Proof. Using the more explicit formulation of likelihood-based regression, we can rewrite the likelihood function in terms of the probability of “sampling” error terms \(\epsilon_i\) for each \(y_i\) in such a way that \(\epsilon_i = y_i - \xi_i = y_i - (X \beta)_i\):
\[ \begin{align*} LH(\beta) & = \prod_{i = 1}^n \text{Normal}(\epsilon_i \mid \mu = 0, \sigma) \\ & = \prod_{i=1}^{n}\frac{1}{\sqrt{2\pi} \sigma} \exp\left[{-\frac{1}{2}\left(\frac{\epsilon_i^2}{\sigma^2}\right)}\right] & \text{[by def. of normal distr.]} \end{align*} \]

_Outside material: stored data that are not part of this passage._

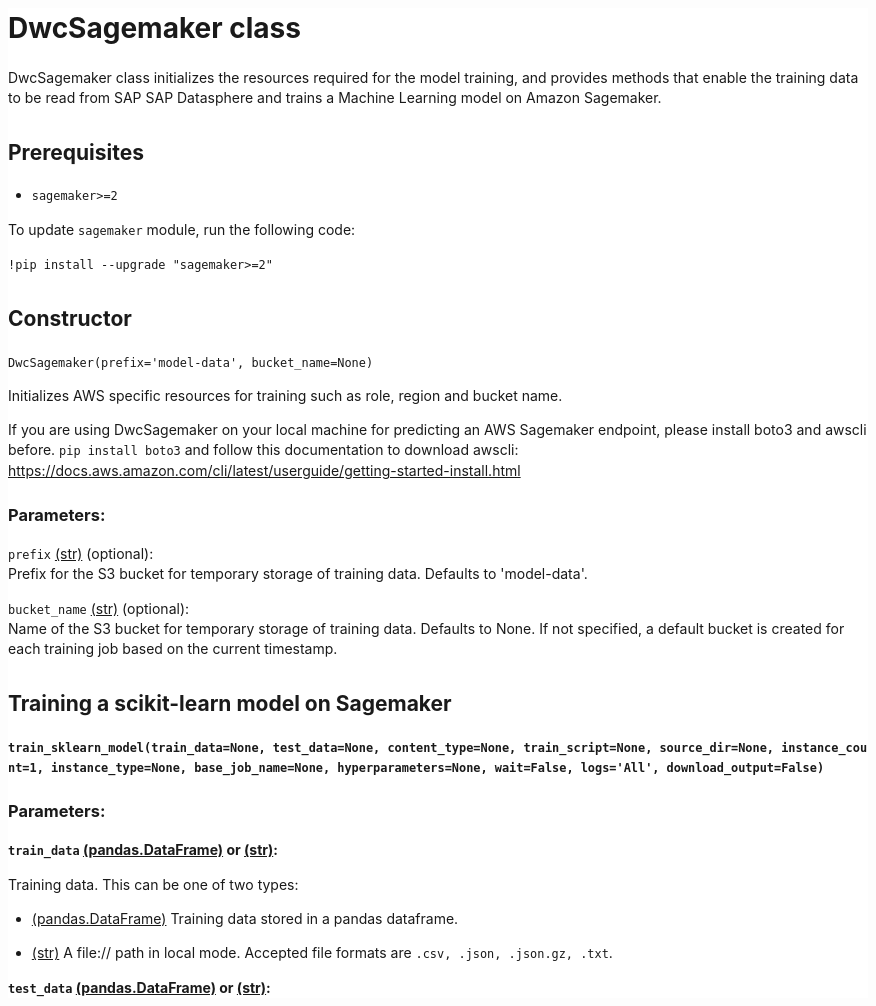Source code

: # **DwcSagemaker class**

DwcSagemaker class initializes the resources required for the model training, and provides methods that enable the training data to be read from SAP SAP Datasphere and trains a Machine Learning model on Amazon Sagemaker.

## **Prerequisites**
- `sagemaker>=2`

To update `sagemaker` module, run the following code:

`!pip install --upgrade "sagemaker>=2"`

## **Constructor**

`DwcSagemaker(prefix='model-data', bucket_name=None)`

Initializes AWS specific resources for training such as role, region and bucket name.

If you are using DwcSagemaker on your local machine for predicting an AWS Sagemaker endpoint, please install boto3 and awscli before. `pip install boto3` and follow this documentation to download awscli: https://docs.aws.amazon.com/cli/latest/userguide/getting-started-install.html

### **Parameters**:

`prefix` [(str)](https://docs.python.org/3/library/stdtypes.html#str) (optional):  
 Prefix for the S3 bucket for temporary storage of training data. Defaults to 'model-data'.      

 `bucket_name` [(str)](https://docs.python.org/3/library/stdtypes.html#str) (optional):  
 Name of the S3 bucket for temporary storage of training data. Defaults to None.  If not specified, a default bucket is created for each training job based on the current timestamp.

## **Training a scikit-learn model on Sagemaker**

**`train_sklearn_model(train_data=None, test_data=None, content_type=None, train_script=None, source_dir=None, instance_count=1, instance_type=None, base_job_name=None, hyperparameters=None, wait=False, logs='All', download_output=False)`**

### **Parameters**:

**`train_data` [(pandas.DataFrame)](https://pandas.pydata.org/docs/reference/api/pandas.DataFrame.html) or [(str)](https://docs.python.org/3/library/stdtypes.html#str):**

Training data. This can be one of two types:

- [(pandas.DataFrame)](https://pandas.pydata.org/docs/reference/api/pandas.DataFrame.html) Training data stored in a pandas dataframe.

- [(str)](https://docs.python.org/3/library/stdtypes.html#str) A file:// path in local mode. Accepted file formats are `.csv, .json, .json.gz, .txt`.

**`test_data` [(pandas.DataFrame)](https://pandas.pydata.org/docs/reference/api/pandas.DataFrame.html) or [(str)](https://docs.python.org/3/library/stdtypes.html#str):**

Since we are only interested in the maximum of this function, we can also look for the maximum of \(\log LH(\beta)\) because the logarithm is a strictly monotone increasing function. This is useful because the logarithm can then be rewritten as a sum.
\[ \begin{align} LLH(\beta)&=\log \left(LH(\beta)\right)\\ &=-\left( \frac{n}{2}\right) \log(2\pi)-\left( \frac{n}{2}\right) \log(\sigma^2)-\left( \frac{1}{2}\sigma^2\right) \sum_{i=1}^n(\epsilon_i)^2 \tag{2.7} \end{align} \]
Since only the last summand depends on \(\beta\), and since we can drop the factor \(\frac{1}{2}\sigma^2\) for finding a maximum, we obtain:
\[ \arg \max_\beta LLH(\beta) = - \sum_{i=1}^n(\epsilon_i)^2 \]
If we substitute \(\epsilon_i\) and multiply with \(-1\) to find the minimum, we see that we are back at the original problem of finding the OLS solution:
\[ \arg \min_\beta -LLH(\beta) = \sum_{i=1}^n(y_i - (X \beta)_i)^2 \]
Notice that this result holds independently of \(\sigma\), which just canceled out in this derivation.